What to work on:
Extract the text lines from all of the entries below, and reproduce each one verbatim in its original order. Leave the pictures out of your answer.

╭─ Data supplied

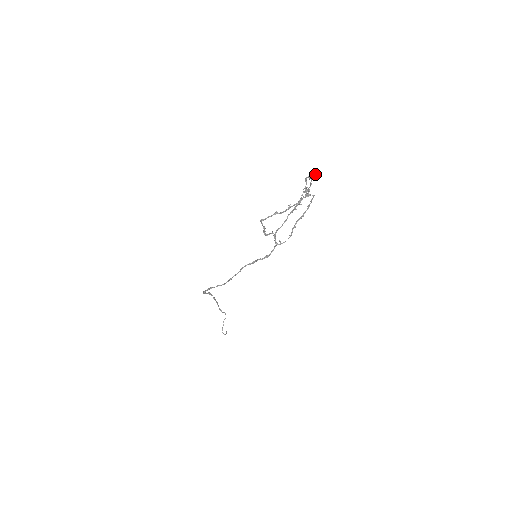
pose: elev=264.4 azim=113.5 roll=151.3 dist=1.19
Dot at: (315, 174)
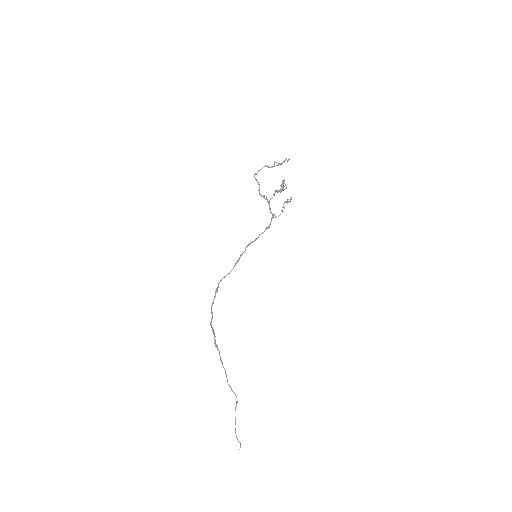
Dot at: (287, 160)
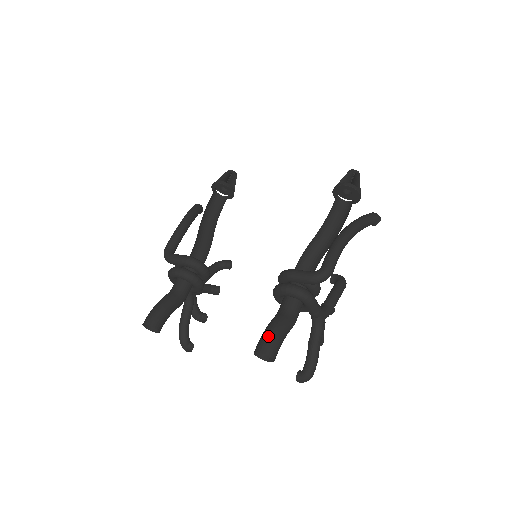
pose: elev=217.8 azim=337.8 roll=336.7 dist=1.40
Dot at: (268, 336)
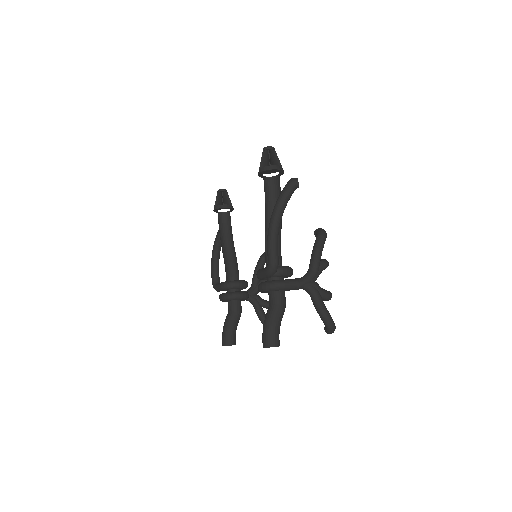
Dot at: (263, 333)
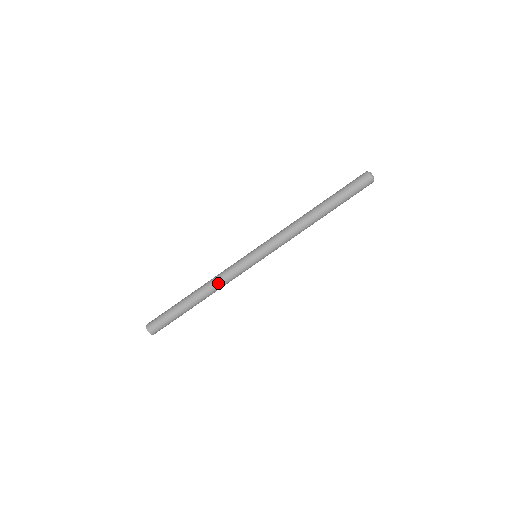
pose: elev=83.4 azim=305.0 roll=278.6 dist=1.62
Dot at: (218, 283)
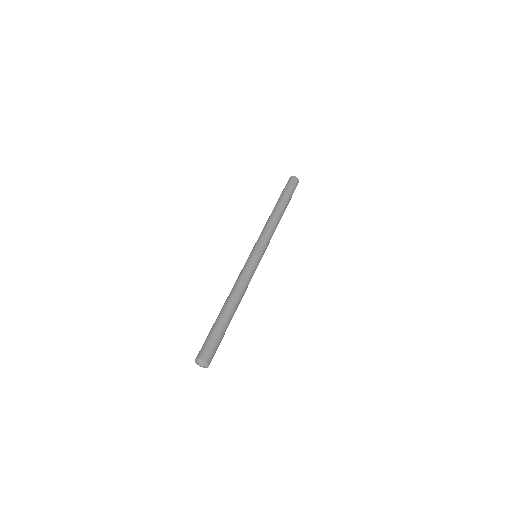
Dot at: (238, 284)
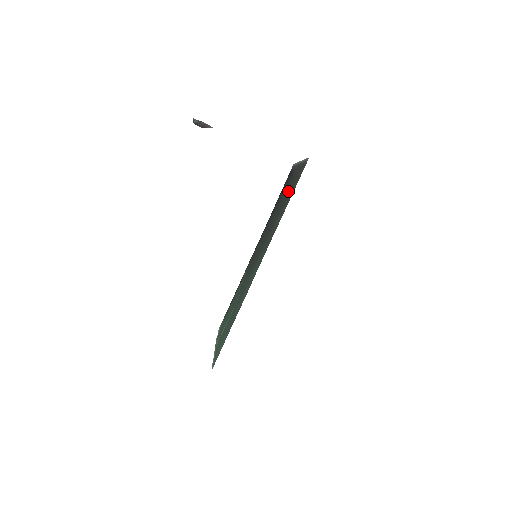
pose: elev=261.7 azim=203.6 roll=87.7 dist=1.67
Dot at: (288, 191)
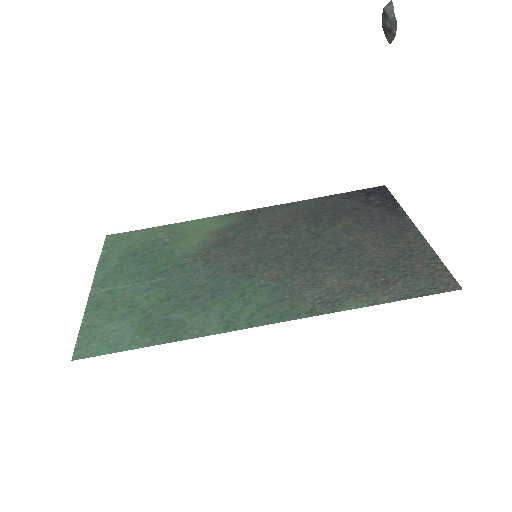
Dot at: (378, 254)
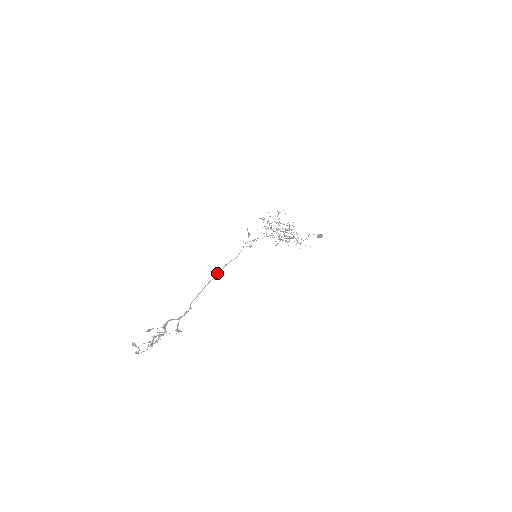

╰─

Expected answer:
pose: elev=264.4 azim=113.5 roll=151.3 dist=1.19
Dot at: (315, 174)
Dot at: (287, 160)
pose: elev=217.8 azim=337.8 roll=336.7 dist=1.40
Dot at: (268, 336)
Dot at: (263, 333)
pose: elev=83.4 azim=305.0 roll=278.6 dist=1.62
Dot at: (218, 283)
Dot at: (238, 284)
pose: elev=261.7 azim=203.6 roll=87.7 dist=1.67
Dot at: (288, 191)
Dot at: (378, 254)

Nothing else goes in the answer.